Exercise text Block Start
Fast Food

If you are concerned about your weight, you can't eat fast food. Period. Here are the reasons. This is not a diet, this advice falls into the same category as my dad in North Dakota advised me: "never eat yellow snow." That's not a dietary restriction; it is part of growing up nutritionally.

Here's why. Fast food is not food. Not food in the traditional sense of things that grow and our ancestors flourished on well enough to become our ancestors. Fast food, or faux cuisine if you're French, is not grown. It is assembled by technicians not as smart as God and with intentions not as pure.

Fast food is a huge chemical experiment. Normally, people won't participate in experiments with their lives, so the industry spends 32 billion dollars a year advertising it. If you like math, that's about a hundred dollars a person a year. They bribe small children with toys, they provide mothers with playpen sitters, and they sponsor virtuous looking things like walks for cancer and houses for sick children. This is cover for the fact that their products suck, nutritionally. Most of you, if you're reading about weight control, have read some of the horrible things they insert into their food. The trans fats will remain with you forever. A McDonald hamburger bun has so much sugar in it that it qualifies as cake by confectioner's standards. The oils in the salad dressing are more suitable for automotive lubrication. As a matter of fact, they do double as diesel fuel.

Why 'Fast' is also not a good thing

But besides the awful food-like substances purveyed, the "fast" part is a threat, too. According to medical lore, the human stomach requires about 18 - 20 minutes to register the arrival of "enough" food and send this important message back to your brain. I am not clear why this information takes so long, but apparently it does. In twenty minutes you will have eaten way more than you should if you eat fast - the advertised reason for coming to the emporium. You are filling your tank without any gustatory shut-off valve. This short circuits a million year old system of stopping eating when you're full. If your Enneagram style loves speed (7's and 3's, pay special attention), this is particularly relevant.
Exercise text Block End
Data shown Block Start
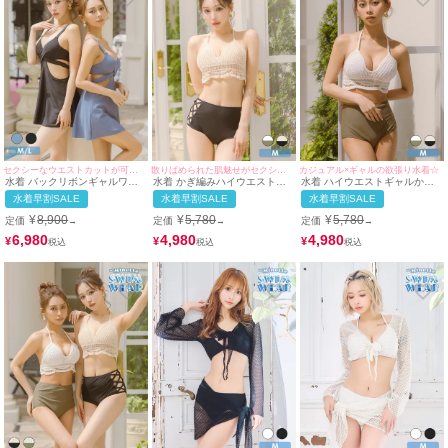
セクシーなウエストカットが可愛い水着♡
散りばめられた肌魅せがセクシー♡
カジュアル×ギャルの欲張り水着☆
水着 バックリボンギャルワン
水着 かぎ編みハイウエストサ
水着 ハイウエストギャルかぎ
ピースビキニ
イドクロスホルターネックビキ
編みホルターネックビキニ
水着早割SALE
水着早割SALE
水着早割SALE
ニ
¥
8,900
¥
5,780
¥
5,780
定価
定価
定価
→
→
→
6,980
4,980
4,980
¥
¥
¥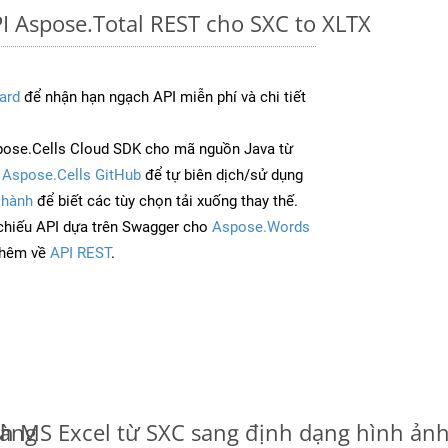
I Aspose.Total REST cho SXC to XLTX
ard
để nhận hạn ngạch API miễn phí và chi tiết
ose.Cells Cloud SDK cho mã nguồn Java từ
à
Aspose.Cells GitHub
để tự biên dịch/sử dụng
 hành
để biết các tùy chọn tải xuống thay thế.
chiếu API dựa trên Swagger cho
Aspose.Words
thêm về
API REST
.
dàng
nh MS Excel từ SXC sang định dạng hình ản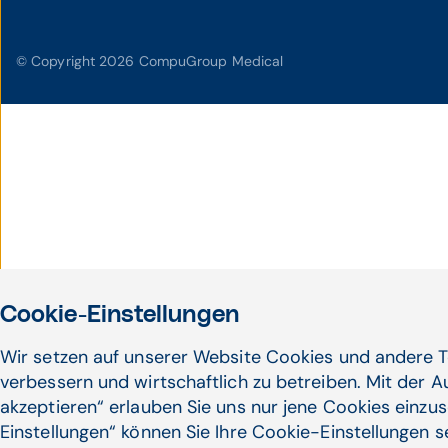
© Copyright 2026 CompuGroup Medical
Cookie-Einstellungen
Wir setzen auf unserer Website Cookies und andere T
verbessern und wirtschaftlich zu betreiben. Mit der 
akzeptieren“ erlauben Sie uns nur jene Cookies einzus
Einstellungen“ können Sie Ihre Cookie-Einstellungen 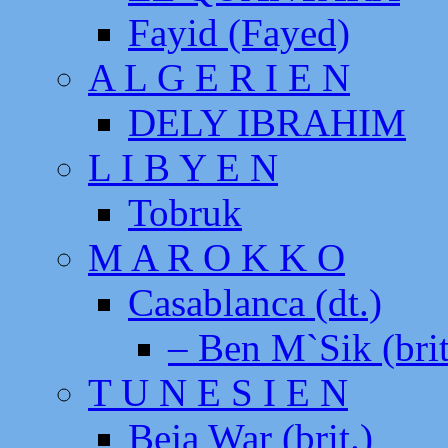
Fayid (Fayed)
A L G E R I E N
DELY IBRAHIM
L I B Y E N
Tobruk
M A R O K K O
Casablanca (dt.)
– Ben M`Sik (brit
T U N E S I E N
Beja War (brit.)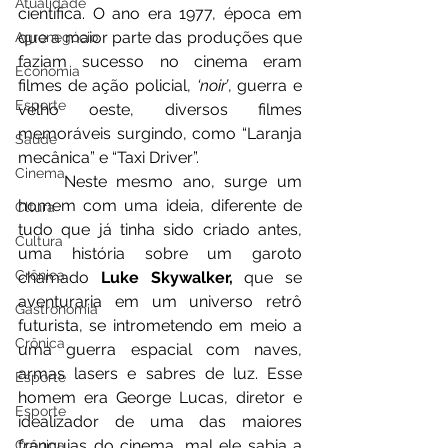
Atualidade
científica. O ano era 1977, época em 
que a maior parte das produções que 
Agronegócio
faziam sucesso no cinema eram 
Economia
filmes de ação policial, 
‘noir’
, guerra e 
Esporte
velho oeste, diversos filmes 
memoráveis surgindo, como “Laranja 
Saúde
mecânica” e “Taxi Driver”. 
Cinema
	Neste mesmo ano, surge um 
homem com uma ideia, diferente de 
Cltura
tudo que já tinha sido criado antes, 
Cultura
uma história sobre um garoto 
Crônica
chamado 
Luke Skywalker,
 que se 
aventuraria em um universo retrô 
Gastronomia
futurista, se intrometendo em meio a 
Crônica
uma guerra espacial com naves, 
armas lasers e sabres de luz. Esse 
Esporte
homem era George Lucas, diretor e 
Esporte
idealizador de uma das maiores 
franquias do cinema, mal ele sabia a 
Crônica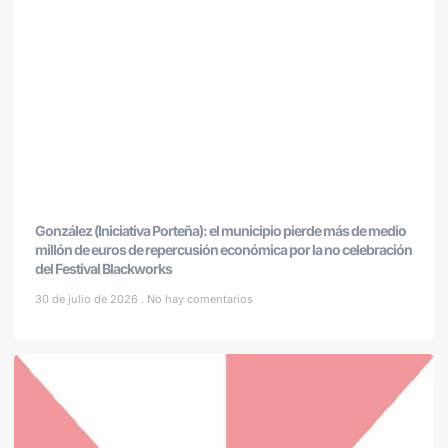
González (Iniciativa Porteña): el municipio pierde más de medio
millón de euros de repercusión económica por la no celebración
del Festival Blackworks
30 de julio de 2026
No hay comentarios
Data shown Block End
**Task brief:**
Copy the passage of the fast food text from "Here's why. Fast" to "not as pure.", swapping "technicians" for "engineers".

**Answer to this task:**
Here's why. Fast food is not food. Not food in the traditional sense of things that grow and our ancestors flourished on well enough to become our ancestors. Fast food, or faux cuisine if you're French, is not grown. It is assembled by engineers not as smart as God and with intentions not as pure.